→ **TASK MATERIAL**:
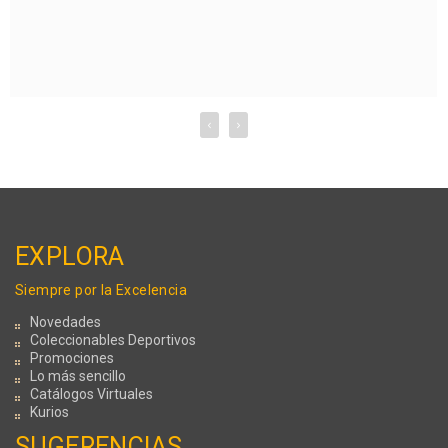
‹
›
EXPLORA
Siempre por la Excelencia
Novedades
Coleccionables Deportivos
Promociones
Lo más sencillo
Catálogos Virtuales
Kurios
SUGERENCIAS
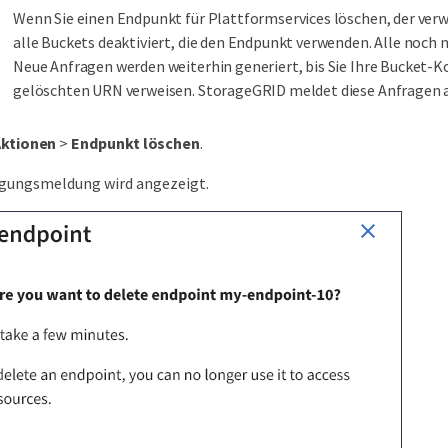
Wenn Sie einen Endpunkt für Plattformservices löschen, der verw
alle Buckets deaktiviert, die den Endpunkt verwenden. Alle noch
Neue Anfragen werden weiterhin generiert, bis Sie Ihre Bucket-Ko
gelöschten URN verweisen. StorageGRID meldet diese Anfragen a
Aktionen
>
Endpunkt löschen
.
igungsmeldung wird angezeigt.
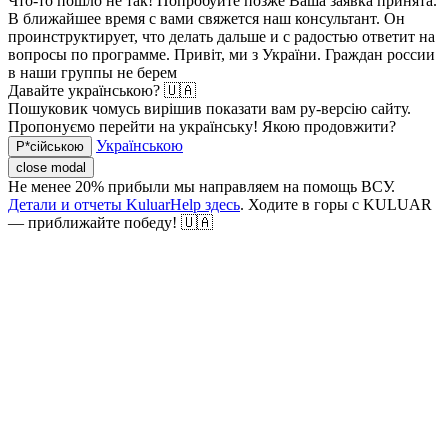
Что-то пошло не так! Попробуйте позже
Ваша заявка принята.
В ближайшее время с вами свяжется наш консультант. Он
проинструктирует, что делать дальше и с радостью ответит на
вопросы по программе.
Привіт, ми з України. Граждан россии
в наши группы не берем
Давайте українською? 🇺🇦
Пошуковик чомусь вирішив показати вам ру-версію сайту.
Пропонуємо перейти на українську! Якою продовжити?
Українською
Р*сійською
close modal
Не менее 20% прибыли мы направляем на помощь ВСУ.
Детали и отчеты KuluarHelp здесь
. Ходите в горы с KULUAR
— приближайте победу! 🇺🇦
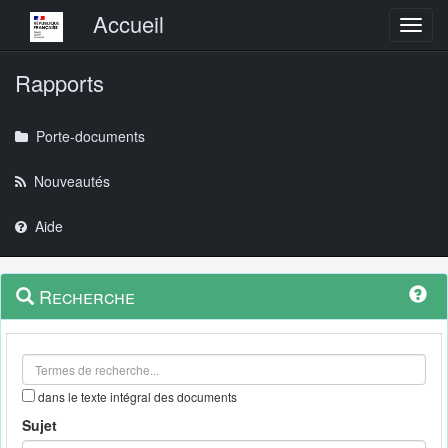
Menu principal
Accueil
Toggl
Rapports
Porte-documents
Nouveautés
Aide
Menu
Navigation
Recherche
contextuel
et
outils
annexes
dans le texte intégral des documents
Sujet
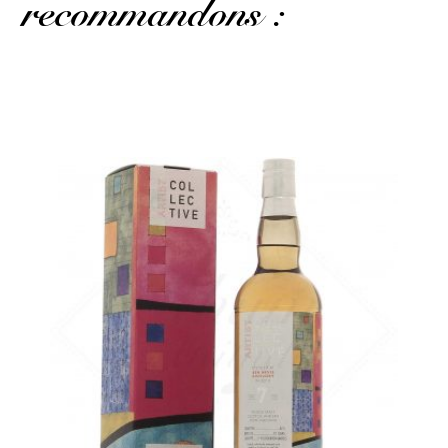
recommandons :
Une édition pour amateurs d'abricots gourmands...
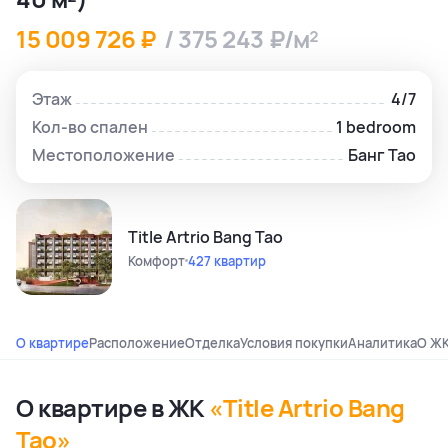
15 009 726 ₽
/ 375 243 ₽/м²
Этаж
4/7
Кол-во спален
1 bedroom
Местоположение
Банг Тао
Title Artrio Bang Tao
Комфорт
427 квартир
О квартире
Расположение
Отделка
Условия покупки
Аналитика
О Ж
О квартире в ЖК
«Title Artrio Bang
Tao»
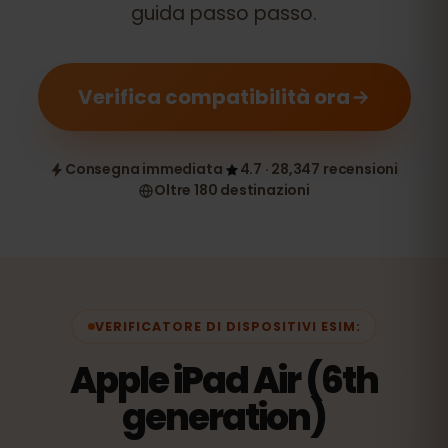
guida passo passo.
Verifica compatibilità ora
Consegna immediata
4.7 · 28,347 recensioni
Oltre 180 destinazioni
VERIFICATORE DI DISPOSITIVI ESIM:
Apple iPad Air (6th
generation)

→ **WHAT IS NEEDED**:
Please put each line of text from all the items into a JSON list of strings, one string per line, with blank lines skipped. Leave the pictures out of the answer.

→ **ANSWER FOR THE TASK**:
[
  "‹",
  "›",
  "EXPLORA",
  "Siempre por la Excelencia",
  "Novedades",
  "Coleccionables Deportivos",
  "Promociones",
  "Lo más sencillo",
  "Catálogos Virtuales",
  "Kurios",
  "SUGERENCIAS",
  "Wenn Sie einen Endpunkt für Plattformservices löschen, der verw",
  "alle Buckets deaktiviert, die den Endpunkt verwenden. Alle noch",
  "Neue Anfragen werden weiterhin generiert, bis Sie Ihre Bucket-Ko",
  "gelöschten URN verweisen. StorageGRID meldet diese Anfragen a",
  "Aktionen",
  ">",
  "Endpunkt löschen",
  ".",
  "igungsmeldung wird angezeigt.",
  "Что-то пошло не так! Попробуйте позже",
  "Ваша заявка принята.",
  "В ближайшее время с вами свяжется наш консультант. Он",
  "проинструктирует, что делать дальше и с радостью ответит на",
  "вопросы по программе.",
  "Привіт, ми з України. Граждан россии",
  "в наши группы не берем",
  "Давайте українською? 🇺🇦",
  "Пошуковик чомусь вирішив показати вам ру-версію сайту.",
  "Пропонуємо перейти на українську! Якою продовжити?",
  "Українською",
  "Р*сійською",
  "close modal",
  "Не менее 20% прибыли мы направляем на помощь ВСУ.",
  "Детали и отчеты KuluarHelp здесь",
  ". Ходите в горы с KULUAR",
  "— приближайте победу! 🇺🇦",
  "Menu principal",
  "Accueil",
  "Toggl",
  "Rapports",
  "Porte-documents",
  "Nouveautés",
  "Aide",
  "Menu",
  "Navigation",
  "Recherche",
  "contextuel",
  "et",
  "outils",
  "annexes",
  "dans le texte intégral des documents",
  "Sujet",
  "recommandons :",
  "Une édition pour amateurs d'abricots gourmands...",
  "15 009 726 ₽",
  "/ 375 243 ₽/м²",
  "Этаж",
  "4/7",
  "Кол-во спален",
  "1 bedroom",
  "Местоположение",
  "Банг Тао",
  "Title Artrio Bang Tao",
  "Комфорт",
  "427 квартир",
  "О квартире",
  "Расположение",
  "Отделка",
  "Условия покупки",
  "Аналитика",
  "О Ж",
  "О квартире в ЖК",
  "«Title Artrio Bang",
  "Tao»",
  "guida passo passo.",
  "Verifica compatibilità ora",
  "Consegna immediata",
  "4.7 · 28,347 recensioni",
  "Oltre 180 destinazioni",
  "VERIFICATORE DI DISPOSITIVI ESIM:",
  "Apple iPad Air (6th",
  "generation)"
]